One of the strongest obstacles that faced gold last year was the almost continual strength of the U.S. dollar. Gold’s currency component is essential for determining its directional movements, so a strong dollar index created a powerful headwind for the metal and kept the gold bulls on the defensive for much of 2018. But now that the dollar is showing its first signs of sustained weakness in several months, gold’s currency component is improving.
Shown below is the Invesco DB US Dollar Index Bullish Fund (UUP), my favorite dollar proxy. As long as the dollar ETF stays below its psychologically significant 50-day moving average, the pressure is off gold and the gold bulls should have little trouble controlling the short-term trend.

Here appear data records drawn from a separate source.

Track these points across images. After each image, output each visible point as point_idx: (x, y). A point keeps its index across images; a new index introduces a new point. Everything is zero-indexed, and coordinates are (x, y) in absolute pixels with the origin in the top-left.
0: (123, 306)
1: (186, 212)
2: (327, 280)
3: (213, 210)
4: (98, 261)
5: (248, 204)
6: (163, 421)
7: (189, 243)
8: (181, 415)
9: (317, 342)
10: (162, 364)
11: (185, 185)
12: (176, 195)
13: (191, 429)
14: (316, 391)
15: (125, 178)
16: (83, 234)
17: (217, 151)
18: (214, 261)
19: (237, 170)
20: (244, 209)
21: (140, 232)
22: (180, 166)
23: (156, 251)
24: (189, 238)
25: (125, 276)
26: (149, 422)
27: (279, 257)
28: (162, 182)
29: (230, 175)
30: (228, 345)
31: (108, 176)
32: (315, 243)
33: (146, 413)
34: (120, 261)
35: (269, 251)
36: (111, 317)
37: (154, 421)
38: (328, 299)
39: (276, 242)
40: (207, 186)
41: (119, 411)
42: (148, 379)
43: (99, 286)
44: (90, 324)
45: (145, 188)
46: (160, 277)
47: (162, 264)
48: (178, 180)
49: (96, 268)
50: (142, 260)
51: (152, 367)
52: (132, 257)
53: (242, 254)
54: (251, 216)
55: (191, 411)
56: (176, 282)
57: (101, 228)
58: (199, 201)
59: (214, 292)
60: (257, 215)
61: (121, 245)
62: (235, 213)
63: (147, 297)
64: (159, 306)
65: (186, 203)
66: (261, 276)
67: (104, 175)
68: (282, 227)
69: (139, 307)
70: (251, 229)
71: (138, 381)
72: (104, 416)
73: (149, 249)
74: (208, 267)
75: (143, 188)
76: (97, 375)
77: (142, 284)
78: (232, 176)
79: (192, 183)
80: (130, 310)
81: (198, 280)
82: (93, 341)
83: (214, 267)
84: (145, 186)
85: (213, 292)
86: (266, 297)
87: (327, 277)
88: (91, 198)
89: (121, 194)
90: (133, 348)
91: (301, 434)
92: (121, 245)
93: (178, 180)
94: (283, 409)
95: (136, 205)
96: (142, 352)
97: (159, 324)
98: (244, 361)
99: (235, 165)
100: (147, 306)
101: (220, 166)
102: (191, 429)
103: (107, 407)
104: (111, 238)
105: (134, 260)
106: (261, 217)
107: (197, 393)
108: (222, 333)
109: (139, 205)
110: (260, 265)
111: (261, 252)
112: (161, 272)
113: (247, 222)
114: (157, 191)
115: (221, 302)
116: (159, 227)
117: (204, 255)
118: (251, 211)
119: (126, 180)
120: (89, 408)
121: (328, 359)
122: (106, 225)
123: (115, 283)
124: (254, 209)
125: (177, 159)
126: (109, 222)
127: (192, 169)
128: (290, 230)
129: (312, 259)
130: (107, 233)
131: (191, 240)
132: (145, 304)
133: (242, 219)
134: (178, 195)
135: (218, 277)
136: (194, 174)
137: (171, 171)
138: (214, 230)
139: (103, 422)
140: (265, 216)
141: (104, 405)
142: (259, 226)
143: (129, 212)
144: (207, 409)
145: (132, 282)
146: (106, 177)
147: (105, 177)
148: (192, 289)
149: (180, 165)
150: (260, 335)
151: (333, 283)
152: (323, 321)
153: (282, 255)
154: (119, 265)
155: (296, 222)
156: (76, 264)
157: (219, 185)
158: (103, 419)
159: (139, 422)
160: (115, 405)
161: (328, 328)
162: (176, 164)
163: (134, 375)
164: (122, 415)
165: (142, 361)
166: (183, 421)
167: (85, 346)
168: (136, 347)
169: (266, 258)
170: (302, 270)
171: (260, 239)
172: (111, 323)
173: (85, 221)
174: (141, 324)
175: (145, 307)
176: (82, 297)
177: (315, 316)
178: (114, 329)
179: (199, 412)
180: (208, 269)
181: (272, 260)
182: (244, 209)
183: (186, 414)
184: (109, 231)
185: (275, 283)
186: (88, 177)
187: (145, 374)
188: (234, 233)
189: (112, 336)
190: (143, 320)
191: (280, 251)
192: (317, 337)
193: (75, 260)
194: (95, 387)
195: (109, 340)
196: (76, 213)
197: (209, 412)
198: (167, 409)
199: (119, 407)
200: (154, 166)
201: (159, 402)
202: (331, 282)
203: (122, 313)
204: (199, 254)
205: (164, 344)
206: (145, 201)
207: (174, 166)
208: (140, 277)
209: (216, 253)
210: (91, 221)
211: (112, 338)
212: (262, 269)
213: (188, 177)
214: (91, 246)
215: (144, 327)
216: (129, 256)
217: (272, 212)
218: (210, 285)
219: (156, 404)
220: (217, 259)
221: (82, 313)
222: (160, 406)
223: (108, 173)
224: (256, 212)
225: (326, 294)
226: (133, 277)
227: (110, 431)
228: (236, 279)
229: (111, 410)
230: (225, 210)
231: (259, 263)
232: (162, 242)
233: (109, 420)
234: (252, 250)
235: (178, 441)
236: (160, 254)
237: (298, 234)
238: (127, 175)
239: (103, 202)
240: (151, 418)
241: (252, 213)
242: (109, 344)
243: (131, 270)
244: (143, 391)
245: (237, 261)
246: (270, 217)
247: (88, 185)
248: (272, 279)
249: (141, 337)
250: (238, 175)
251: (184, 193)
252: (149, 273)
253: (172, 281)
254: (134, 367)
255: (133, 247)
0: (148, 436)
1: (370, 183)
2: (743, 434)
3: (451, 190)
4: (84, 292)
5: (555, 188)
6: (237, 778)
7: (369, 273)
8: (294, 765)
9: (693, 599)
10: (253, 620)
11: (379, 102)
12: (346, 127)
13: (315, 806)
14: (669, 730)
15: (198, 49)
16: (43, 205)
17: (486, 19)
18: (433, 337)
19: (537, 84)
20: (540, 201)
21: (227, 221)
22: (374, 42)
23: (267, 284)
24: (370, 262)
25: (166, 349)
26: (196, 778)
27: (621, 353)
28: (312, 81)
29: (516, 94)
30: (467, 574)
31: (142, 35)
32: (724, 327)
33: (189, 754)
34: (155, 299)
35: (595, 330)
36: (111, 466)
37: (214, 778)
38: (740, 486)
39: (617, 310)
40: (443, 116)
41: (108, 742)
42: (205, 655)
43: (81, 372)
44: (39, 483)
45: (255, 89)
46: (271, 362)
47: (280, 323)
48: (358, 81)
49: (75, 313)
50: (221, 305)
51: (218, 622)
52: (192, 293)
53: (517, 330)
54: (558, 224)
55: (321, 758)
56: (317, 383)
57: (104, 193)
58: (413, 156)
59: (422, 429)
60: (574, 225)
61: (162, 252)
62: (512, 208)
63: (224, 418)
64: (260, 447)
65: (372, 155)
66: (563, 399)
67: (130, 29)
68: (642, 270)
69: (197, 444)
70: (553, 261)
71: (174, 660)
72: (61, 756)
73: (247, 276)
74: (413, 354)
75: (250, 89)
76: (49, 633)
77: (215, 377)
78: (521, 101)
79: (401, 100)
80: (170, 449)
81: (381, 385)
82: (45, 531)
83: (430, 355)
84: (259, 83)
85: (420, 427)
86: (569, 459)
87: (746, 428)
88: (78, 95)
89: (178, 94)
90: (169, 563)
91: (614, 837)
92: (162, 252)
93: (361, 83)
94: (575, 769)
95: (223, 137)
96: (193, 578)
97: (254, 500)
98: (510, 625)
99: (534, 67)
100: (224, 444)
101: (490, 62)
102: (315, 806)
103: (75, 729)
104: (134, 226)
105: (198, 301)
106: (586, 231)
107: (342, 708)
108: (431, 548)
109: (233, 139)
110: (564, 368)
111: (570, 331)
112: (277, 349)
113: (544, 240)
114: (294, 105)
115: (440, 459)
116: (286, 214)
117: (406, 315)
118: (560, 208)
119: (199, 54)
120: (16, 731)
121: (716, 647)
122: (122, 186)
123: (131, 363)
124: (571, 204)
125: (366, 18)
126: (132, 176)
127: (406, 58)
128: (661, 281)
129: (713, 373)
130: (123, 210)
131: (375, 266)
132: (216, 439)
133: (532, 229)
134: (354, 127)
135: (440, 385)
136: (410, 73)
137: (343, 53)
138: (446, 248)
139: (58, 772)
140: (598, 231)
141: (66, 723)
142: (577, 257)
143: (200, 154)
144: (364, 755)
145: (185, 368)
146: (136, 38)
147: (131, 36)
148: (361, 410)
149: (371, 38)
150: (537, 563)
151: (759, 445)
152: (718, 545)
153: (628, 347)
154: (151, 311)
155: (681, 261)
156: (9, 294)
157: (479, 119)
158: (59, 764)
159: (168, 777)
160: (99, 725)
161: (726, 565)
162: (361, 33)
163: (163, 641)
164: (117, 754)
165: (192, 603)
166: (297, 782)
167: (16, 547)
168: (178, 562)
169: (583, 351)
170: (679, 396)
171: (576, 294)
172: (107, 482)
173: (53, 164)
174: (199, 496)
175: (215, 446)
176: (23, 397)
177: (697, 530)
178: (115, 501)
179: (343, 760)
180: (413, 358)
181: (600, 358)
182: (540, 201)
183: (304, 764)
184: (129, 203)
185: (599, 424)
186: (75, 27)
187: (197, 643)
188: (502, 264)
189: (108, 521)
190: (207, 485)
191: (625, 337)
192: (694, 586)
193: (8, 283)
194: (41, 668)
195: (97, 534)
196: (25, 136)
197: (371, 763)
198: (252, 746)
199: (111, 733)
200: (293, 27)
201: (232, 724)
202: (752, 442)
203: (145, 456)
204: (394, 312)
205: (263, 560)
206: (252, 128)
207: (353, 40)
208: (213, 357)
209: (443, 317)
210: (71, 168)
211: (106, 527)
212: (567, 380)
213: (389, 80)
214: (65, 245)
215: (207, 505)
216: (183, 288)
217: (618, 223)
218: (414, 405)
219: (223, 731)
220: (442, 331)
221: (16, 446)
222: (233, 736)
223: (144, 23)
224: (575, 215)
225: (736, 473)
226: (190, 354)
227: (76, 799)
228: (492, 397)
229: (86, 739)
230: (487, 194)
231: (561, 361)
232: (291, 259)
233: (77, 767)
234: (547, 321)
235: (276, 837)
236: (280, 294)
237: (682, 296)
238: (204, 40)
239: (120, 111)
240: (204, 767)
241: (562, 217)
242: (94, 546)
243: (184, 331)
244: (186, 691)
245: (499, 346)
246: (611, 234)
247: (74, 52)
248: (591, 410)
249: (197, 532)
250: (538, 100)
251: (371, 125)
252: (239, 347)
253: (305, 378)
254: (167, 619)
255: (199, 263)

Meanwhile on the sentiment front, investors have apparently thrown in the towel on gold and silver based on sales data released by the U.S. Mint. According to the Mint, sales of American Eagle gold and silver coins fell to their lowest levels in 11 years during 2018. This underscores the widespread lack of interest in both metals in the wake of the 2018 gold market plunge. From a contrarian’s perspective, this is an encouraging sign in that it implies the last holdouts among the long-term gold bulls have been washed out of the market. This has historically been a necessary prerequisite to a renewed bull market getting underway. The latest gold coin sales data is thus another in a growing list of signs that point to gold’s recent rebound having longer-term staying potential.
The iShares Gold Trust (IAU), the gold trading vehicle I use for this report, remains in a confirmed immediate-term (1-4 week) uptrend. The ETF continues to move higher above its rising 15-day moving average and is at a 6-month high as of Dec. 31. It can be argued that IAU is becoming over-extended from its immediate-term trend line, and therefore is vulnerable to a corrective pullback. Nonetheless, as long as the dollar ETF shown above remains below its 50-day moving average, gold’s trend should remain up in the near term despite the increased potential for a brief pullback or “pause that refreshes.”
In light of the above-mentioned factors, investors should expect good things ahead for gold in the early part of 2019. Gold’s currency component is finally improving, and the metal has diminishing competition from other financial assets. On a strategic note, traders should remain long the iShares Gold Trust after recently taking some profit. I recommend raising the stop loss for the remainder of this trading position to slightly under the $12.00 level on an intraday basis. A violation of $12.00 in the IAU would mean that price has fallen under the technically significant 15-day moving average, in turn signaling a shift in the immediate-term trend.
Disclosure: I am/we are long IAU. I wrote this article myself, and it expresses my own opinions. I am not receiving compensation for it (other than from Seeking Alpha). I have no business relationship with any company whose stock is mentioned in this article.